# Exercise aim
How many of the lines below contain the string "position", with case counting? Reply with the number alone.

>> Start Dataset

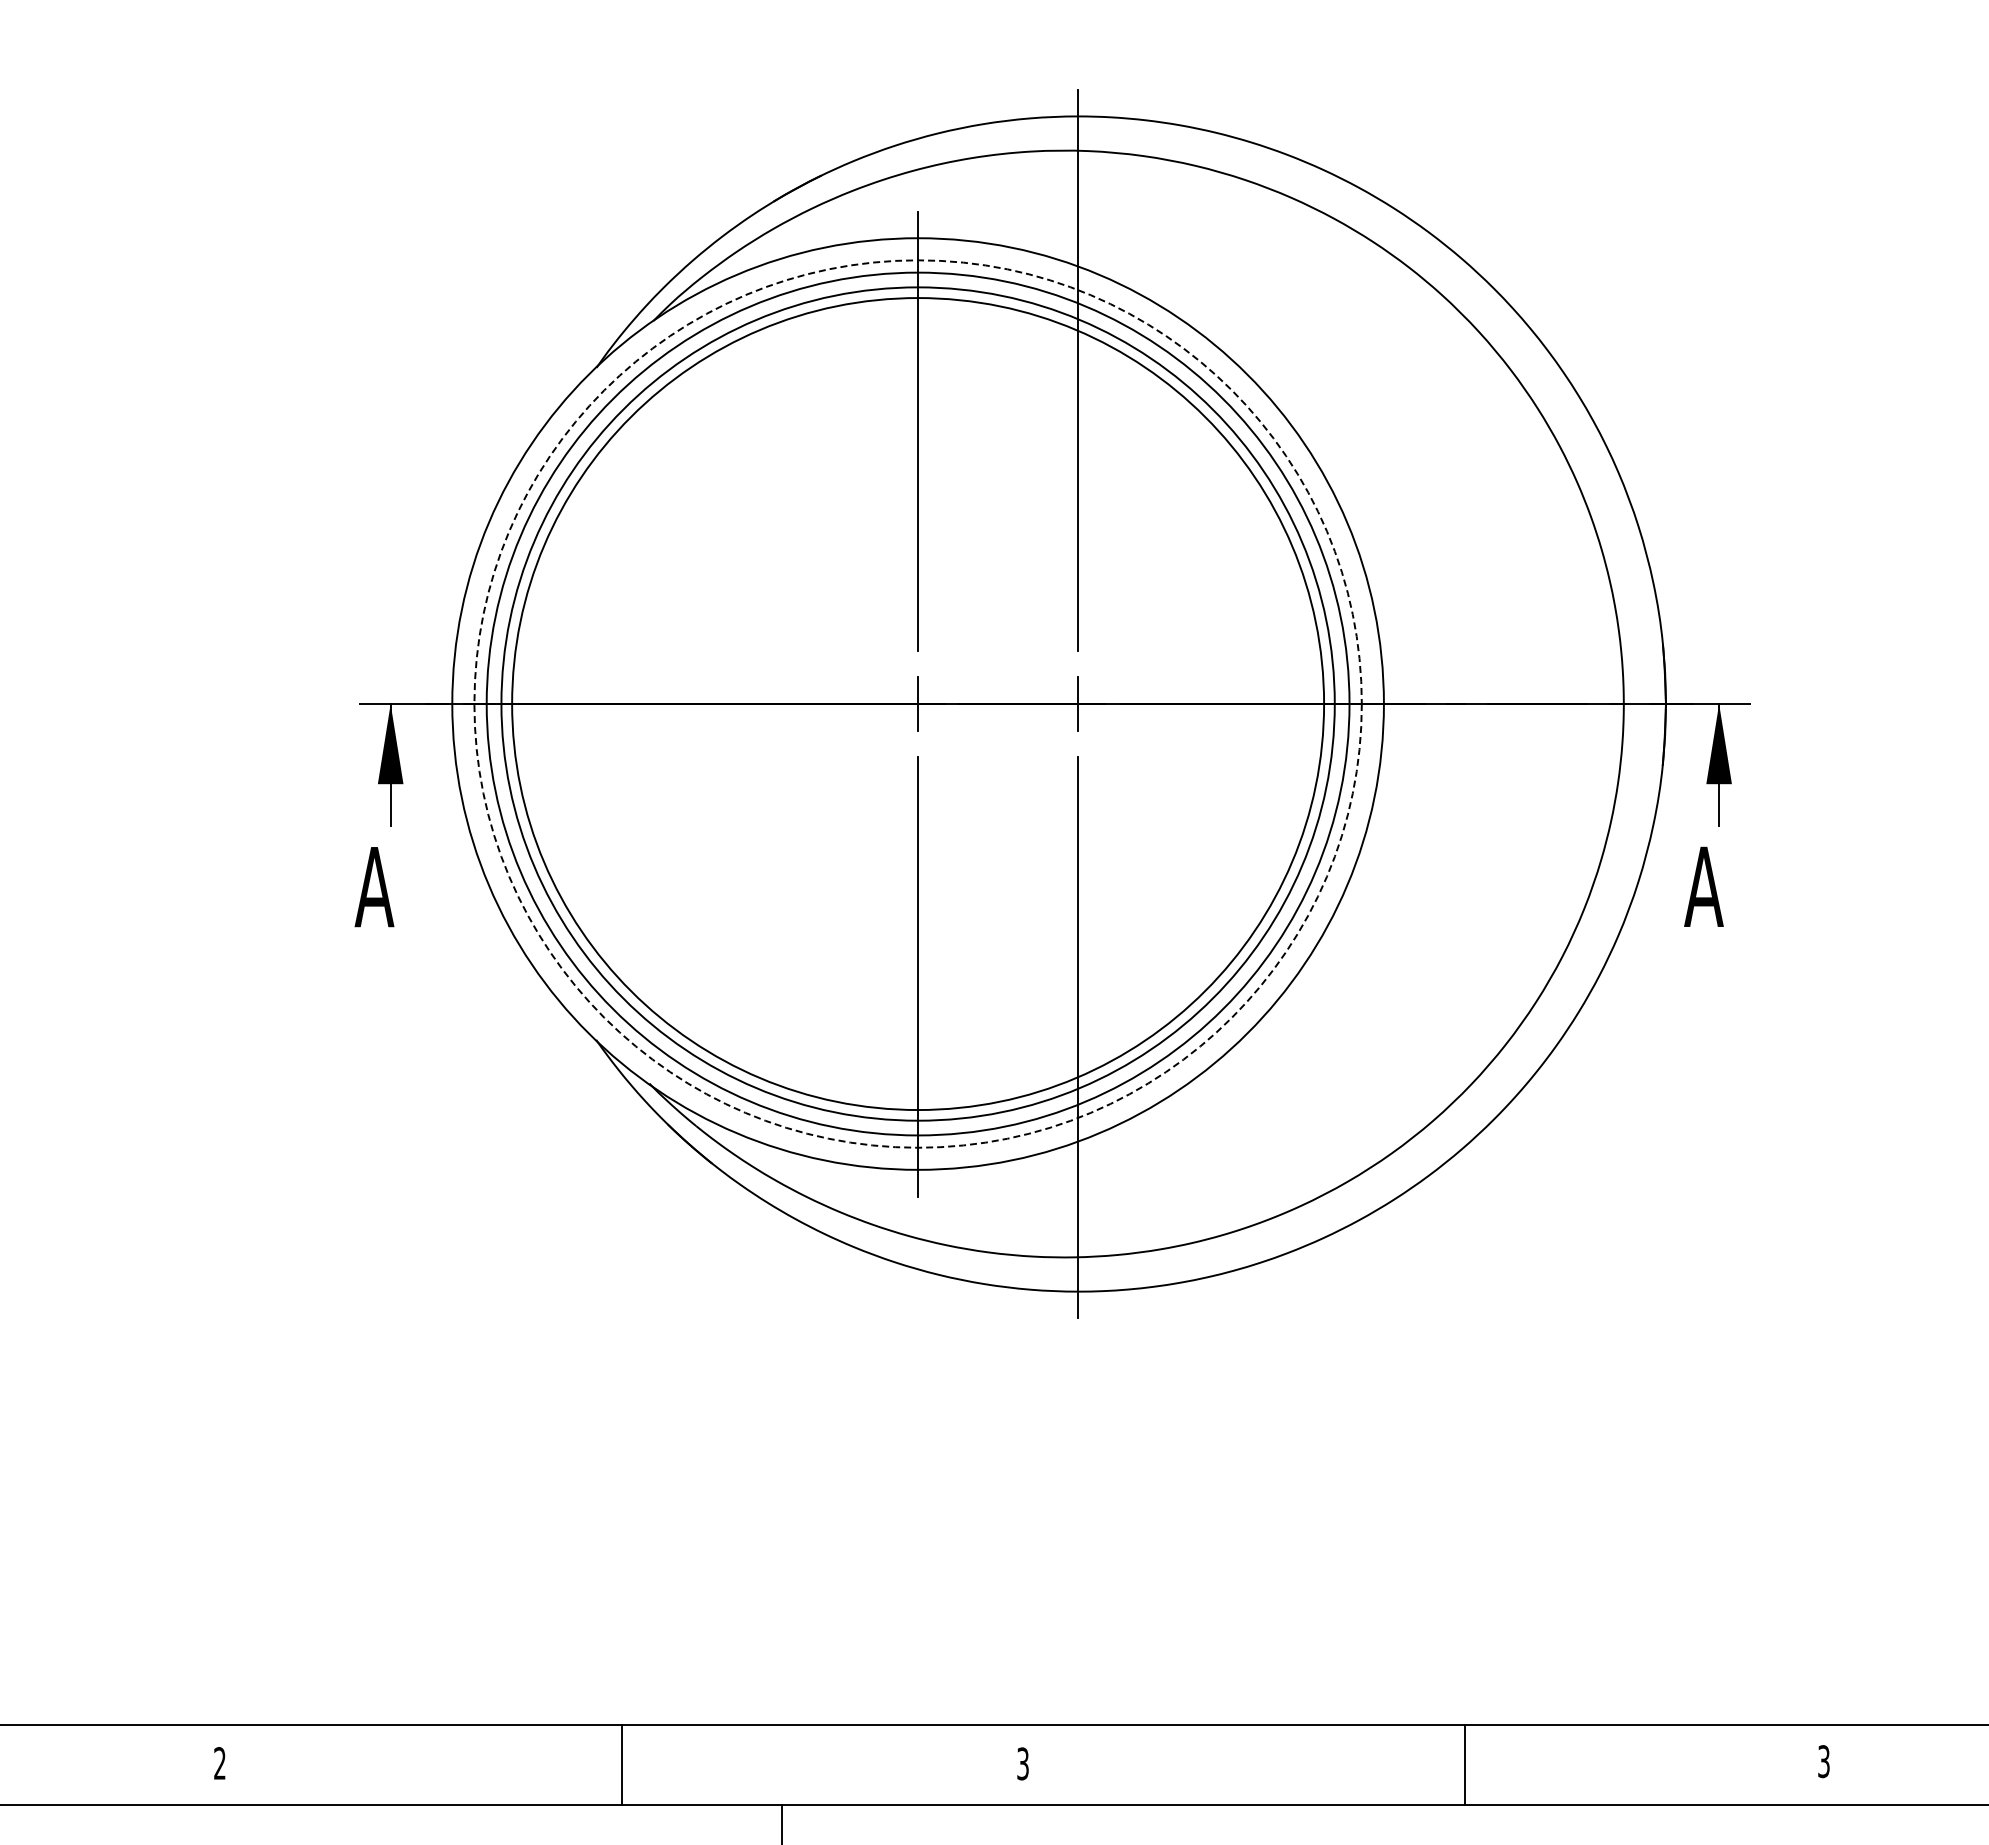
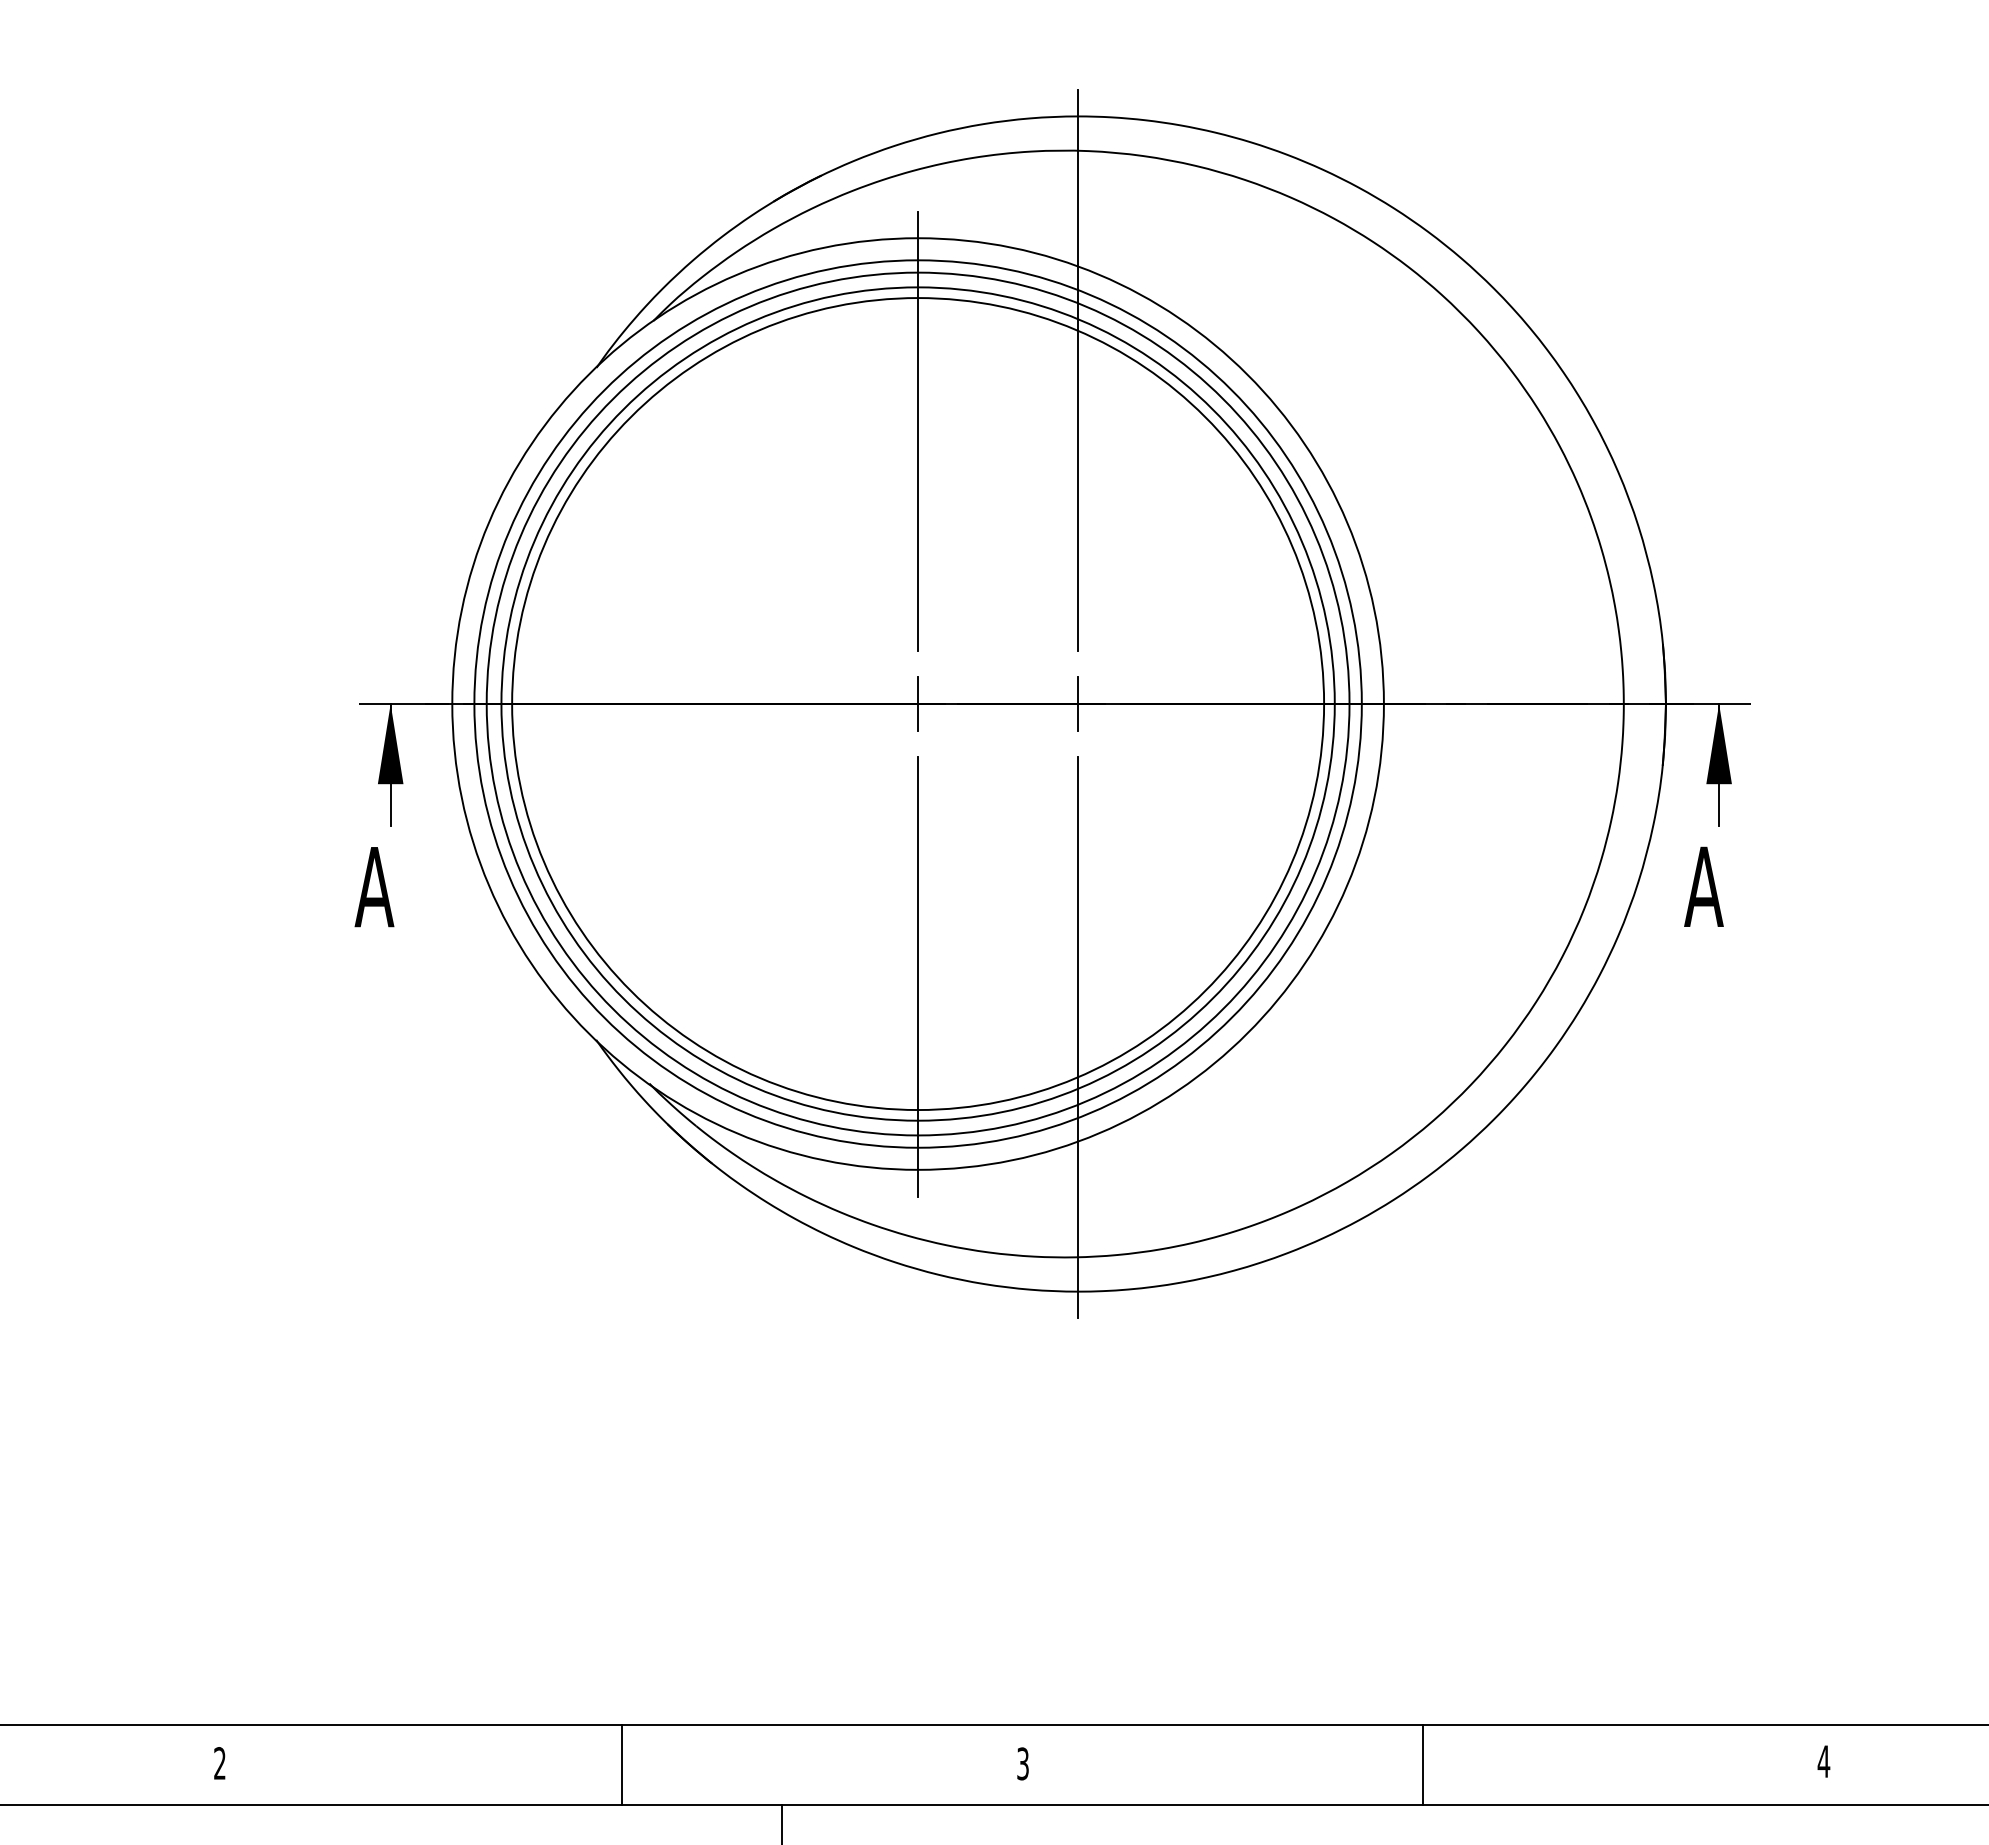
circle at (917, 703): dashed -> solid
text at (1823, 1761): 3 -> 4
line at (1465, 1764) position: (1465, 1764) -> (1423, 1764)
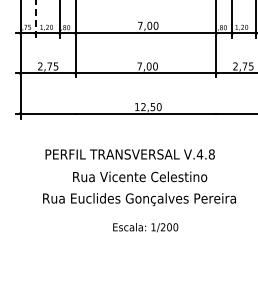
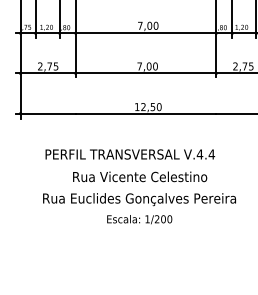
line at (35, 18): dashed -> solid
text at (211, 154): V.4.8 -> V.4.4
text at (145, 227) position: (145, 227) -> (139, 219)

>> End Dataset

# Finished answer
2